On Fri, 2010-02-26 at 08:42 -0700, Martin Leese wrote:
On Thu, 2010-02-25 at 22:42 -0700, Bearcat M. Sandor
wrote:
...
Am i correct in my
understanding, that nothing can be utilized by ambisonic processing
during playback if the source material is only stereo?
Nope. Domestic Ambisonic decoders have a
Super Stereo mode for "decoding" stereo
sources. They also include a stereo width
control which allows the stereo image to be
compressed to mono-like or expanded into a
horseshoe around the listener.
Wow. That looks really cool. I've only heard an ambiophonic system and
was impressed.
If Super Stereo can recreate the sound that the mics originally heard,
what does ambiophonics do that ambisonics can't?
Does ambisonics cancel cross talk as well (like ambiophonics does)?

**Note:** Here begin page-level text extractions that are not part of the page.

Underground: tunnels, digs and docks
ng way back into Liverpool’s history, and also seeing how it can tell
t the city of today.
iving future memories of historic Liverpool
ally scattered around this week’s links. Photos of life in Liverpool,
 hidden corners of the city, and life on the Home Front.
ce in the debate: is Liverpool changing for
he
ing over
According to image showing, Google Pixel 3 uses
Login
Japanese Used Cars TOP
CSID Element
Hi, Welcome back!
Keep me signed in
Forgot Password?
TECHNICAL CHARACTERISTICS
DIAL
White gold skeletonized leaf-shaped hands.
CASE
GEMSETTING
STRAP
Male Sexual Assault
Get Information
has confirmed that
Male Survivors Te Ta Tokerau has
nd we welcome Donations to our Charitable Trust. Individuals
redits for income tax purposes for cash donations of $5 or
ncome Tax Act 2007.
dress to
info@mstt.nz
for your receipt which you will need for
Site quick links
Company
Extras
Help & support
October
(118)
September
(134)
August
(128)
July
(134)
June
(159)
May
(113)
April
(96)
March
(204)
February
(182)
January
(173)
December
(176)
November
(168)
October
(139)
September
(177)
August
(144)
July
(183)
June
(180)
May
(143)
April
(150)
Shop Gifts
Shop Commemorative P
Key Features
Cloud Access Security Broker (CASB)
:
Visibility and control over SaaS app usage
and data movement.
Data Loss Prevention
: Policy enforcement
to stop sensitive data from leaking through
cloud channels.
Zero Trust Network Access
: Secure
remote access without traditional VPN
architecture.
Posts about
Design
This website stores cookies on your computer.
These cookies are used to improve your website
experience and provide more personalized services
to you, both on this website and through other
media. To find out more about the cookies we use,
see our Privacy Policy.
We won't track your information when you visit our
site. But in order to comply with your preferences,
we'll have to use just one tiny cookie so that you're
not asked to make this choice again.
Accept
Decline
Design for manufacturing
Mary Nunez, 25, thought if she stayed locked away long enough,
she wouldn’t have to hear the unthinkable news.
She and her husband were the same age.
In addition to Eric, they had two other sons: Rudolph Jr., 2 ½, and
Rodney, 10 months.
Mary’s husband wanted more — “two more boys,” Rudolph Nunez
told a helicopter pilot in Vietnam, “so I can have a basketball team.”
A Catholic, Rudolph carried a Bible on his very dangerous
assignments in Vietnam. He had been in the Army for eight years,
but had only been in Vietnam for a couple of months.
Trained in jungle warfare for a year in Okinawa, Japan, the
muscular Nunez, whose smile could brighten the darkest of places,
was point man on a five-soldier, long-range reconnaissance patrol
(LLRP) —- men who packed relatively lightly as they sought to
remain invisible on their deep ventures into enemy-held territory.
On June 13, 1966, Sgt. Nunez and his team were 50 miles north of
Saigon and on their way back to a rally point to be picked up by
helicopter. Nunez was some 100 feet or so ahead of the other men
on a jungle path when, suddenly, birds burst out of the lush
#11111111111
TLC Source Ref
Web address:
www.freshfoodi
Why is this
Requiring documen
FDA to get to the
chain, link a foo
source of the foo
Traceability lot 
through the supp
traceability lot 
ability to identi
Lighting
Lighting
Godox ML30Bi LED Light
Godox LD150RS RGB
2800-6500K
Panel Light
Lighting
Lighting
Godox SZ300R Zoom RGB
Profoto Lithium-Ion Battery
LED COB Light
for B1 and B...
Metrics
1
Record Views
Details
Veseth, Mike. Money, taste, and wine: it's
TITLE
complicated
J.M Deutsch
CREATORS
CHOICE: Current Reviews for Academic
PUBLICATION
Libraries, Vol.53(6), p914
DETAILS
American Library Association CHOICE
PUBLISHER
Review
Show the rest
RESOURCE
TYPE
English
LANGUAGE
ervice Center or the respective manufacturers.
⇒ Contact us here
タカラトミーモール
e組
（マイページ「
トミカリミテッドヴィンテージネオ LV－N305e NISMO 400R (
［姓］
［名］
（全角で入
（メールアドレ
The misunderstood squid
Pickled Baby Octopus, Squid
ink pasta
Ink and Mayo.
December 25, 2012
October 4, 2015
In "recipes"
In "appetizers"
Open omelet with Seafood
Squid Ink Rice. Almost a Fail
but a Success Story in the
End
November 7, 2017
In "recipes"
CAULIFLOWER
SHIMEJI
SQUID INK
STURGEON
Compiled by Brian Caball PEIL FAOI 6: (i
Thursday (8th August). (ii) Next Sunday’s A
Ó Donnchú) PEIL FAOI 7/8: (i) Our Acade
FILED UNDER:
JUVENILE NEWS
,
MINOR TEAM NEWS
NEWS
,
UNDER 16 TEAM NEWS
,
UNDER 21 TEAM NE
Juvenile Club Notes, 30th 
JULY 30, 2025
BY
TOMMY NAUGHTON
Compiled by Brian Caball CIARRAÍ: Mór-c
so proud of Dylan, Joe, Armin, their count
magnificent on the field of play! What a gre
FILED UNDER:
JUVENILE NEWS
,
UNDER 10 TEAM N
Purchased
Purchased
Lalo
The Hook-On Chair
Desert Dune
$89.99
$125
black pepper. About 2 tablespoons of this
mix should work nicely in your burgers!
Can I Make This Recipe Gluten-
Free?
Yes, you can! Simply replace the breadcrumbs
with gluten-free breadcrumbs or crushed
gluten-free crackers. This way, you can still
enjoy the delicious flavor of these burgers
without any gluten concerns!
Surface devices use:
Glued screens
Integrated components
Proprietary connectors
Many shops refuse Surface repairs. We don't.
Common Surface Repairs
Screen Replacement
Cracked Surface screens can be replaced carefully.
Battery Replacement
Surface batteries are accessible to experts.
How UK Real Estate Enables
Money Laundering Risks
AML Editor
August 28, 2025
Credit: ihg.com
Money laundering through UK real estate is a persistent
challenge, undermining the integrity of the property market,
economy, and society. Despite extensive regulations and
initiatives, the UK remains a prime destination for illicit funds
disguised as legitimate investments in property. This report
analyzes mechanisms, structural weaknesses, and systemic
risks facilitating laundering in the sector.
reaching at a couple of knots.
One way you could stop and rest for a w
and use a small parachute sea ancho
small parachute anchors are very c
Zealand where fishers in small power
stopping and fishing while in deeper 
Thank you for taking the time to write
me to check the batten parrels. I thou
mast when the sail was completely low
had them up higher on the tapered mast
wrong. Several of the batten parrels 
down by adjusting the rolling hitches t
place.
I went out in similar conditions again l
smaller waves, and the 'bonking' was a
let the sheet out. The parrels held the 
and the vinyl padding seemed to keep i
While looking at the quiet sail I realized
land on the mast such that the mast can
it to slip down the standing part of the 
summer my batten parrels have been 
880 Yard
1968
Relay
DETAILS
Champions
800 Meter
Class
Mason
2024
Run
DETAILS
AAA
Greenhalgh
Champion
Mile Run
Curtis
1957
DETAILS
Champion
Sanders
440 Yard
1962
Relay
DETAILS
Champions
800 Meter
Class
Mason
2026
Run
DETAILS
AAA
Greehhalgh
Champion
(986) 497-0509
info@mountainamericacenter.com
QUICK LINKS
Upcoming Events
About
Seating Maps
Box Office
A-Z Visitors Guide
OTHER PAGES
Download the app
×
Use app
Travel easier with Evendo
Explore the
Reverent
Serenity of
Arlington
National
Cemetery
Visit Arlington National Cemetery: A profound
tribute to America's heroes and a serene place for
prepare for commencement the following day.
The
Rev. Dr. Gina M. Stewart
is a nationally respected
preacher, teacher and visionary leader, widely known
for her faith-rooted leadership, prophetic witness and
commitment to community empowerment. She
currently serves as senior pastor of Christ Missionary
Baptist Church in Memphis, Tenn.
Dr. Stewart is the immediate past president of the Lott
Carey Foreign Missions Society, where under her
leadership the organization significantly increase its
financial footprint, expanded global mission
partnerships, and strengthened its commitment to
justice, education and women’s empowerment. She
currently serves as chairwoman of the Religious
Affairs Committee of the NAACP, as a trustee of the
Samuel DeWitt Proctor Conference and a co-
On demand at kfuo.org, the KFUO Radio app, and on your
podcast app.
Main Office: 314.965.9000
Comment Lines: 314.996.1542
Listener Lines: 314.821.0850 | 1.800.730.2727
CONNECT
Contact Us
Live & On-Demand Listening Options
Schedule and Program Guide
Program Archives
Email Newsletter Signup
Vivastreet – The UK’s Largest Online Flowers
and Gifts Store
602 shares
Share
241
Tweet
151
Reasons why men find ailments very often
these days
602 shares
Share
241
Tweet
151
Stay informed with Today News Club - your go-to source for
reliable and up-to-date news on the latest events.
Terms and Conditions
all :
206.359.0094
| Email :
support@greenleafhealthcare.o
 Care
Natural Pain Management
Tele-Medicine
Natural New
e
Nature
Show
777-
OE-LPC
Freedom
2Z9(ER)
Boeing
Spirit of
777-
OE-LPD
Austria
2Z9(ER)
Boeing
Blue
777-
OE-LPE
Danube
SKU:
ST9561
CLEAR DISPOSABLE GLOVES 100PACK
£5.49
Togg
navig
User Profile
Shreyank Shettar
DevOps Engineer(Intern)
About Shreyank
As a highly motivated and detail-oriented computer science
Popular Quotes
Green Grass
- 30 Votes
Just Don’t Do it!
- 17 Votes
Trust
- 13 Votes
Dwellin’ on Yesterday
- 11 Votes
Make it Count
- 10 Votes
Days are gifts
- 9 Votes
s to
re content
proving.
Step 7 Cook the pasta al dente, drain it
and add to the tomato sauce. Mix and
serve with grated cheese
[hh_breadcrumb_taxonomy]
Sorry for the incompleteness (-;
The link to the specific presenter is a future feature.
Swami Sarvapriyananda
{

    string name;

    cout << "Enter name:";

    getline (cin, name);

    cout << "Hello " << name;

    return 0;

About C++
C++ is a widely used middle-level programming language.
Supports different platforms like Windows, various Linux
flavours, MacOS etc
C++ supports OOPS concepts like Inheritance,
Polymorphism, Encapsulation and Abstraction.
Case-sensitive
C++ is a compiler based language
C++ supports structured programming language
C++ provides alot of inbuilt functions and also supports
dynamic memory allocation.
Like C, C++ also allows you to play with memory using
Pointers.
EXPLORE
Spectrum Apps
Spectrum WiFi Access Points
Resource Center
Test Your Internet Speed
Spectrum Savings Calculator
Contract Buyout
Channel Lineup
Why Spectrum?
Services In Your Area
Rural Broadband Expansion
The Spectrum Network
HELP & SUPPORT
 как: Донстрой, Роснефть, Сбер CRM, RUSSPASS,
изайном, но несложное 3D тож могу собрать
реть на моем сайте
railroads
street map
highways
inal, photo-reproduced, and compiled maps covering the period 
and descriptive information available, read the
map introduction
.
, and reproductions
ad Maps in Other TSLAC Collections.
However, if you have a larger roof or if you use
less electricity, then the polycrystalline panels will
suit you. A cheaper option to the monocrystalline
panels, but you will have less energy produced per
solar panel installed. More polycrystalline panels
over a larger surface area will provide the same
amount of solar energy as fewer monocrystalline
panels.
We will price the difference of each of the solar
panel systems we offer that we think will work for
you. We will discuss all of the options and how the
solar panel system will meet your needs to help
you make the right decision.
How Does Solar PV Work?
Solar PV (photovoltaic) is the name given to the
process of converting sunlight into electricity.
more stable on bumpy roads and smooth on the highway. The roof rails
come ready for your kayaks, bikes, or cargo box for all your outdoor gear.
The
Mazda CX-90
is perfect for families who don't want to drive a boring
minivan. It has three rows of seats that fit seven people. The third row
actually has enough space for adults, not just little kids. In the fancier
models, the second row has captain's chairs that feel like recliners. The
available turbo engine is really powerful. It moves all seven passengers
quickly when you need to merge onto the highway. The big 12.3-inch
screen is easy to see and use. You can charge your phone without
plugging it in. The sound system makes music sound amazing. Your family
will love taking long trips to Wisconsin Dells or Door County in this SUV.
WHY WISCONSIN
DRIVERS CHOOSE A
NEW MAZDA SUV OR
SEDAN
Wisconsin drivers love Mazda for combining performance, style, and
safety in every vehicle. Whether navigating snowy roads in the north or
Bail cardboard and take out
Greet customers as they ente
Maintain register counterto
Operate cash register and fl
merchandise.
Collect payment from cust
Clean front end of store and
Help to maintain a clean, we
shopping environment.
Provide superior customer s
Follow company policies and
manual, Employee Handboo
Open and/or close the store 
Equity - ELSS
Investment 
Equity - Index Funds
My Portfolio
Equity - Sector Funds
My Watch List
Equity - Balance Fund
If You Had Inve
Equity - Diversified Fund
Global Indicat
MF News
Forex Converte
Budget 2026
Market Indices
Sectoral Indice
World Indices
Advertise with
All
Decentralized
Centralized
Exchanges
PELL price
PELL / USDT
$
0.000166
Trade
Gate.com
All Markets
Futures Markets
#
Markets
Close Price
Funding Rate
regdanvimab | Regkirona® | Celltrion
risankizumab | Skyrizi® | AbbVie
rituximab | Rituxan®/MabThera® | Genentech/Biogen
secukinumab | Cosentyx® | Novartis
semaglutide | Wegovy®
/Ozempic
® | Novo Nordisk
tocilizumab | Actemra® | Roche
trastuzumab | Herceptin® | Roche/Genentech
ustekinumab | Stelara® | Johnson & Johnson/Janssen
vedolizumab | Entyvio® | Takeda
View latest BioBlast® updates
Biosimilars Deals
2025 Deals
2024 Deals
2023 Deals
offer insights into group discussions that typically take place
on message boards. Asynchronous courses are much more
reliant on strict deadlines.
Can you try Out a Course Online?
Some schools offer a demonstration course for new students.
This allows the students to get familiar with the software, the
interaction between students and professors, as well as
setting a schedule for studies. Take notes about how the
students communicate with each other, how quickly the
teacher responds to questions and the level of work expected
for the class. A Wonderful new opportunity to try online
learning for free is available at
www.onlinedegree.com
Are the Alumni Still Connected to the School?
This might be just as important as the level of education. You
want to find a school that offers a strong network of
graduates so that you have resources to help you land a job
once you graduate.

I'm assuming also that Super Stereo is not anything like the crappy DSP
modes that one found in cheap AC3 converters about 10 years back,
particularly on Sony equipment (Hall, Arena, Church) where bad reverb
was just added artificially, right?
I have read this 3 times to make sure i didn't mess up or cross the
spelling of ambiophonics or ambisonics (ambiosonics? ambiphonics?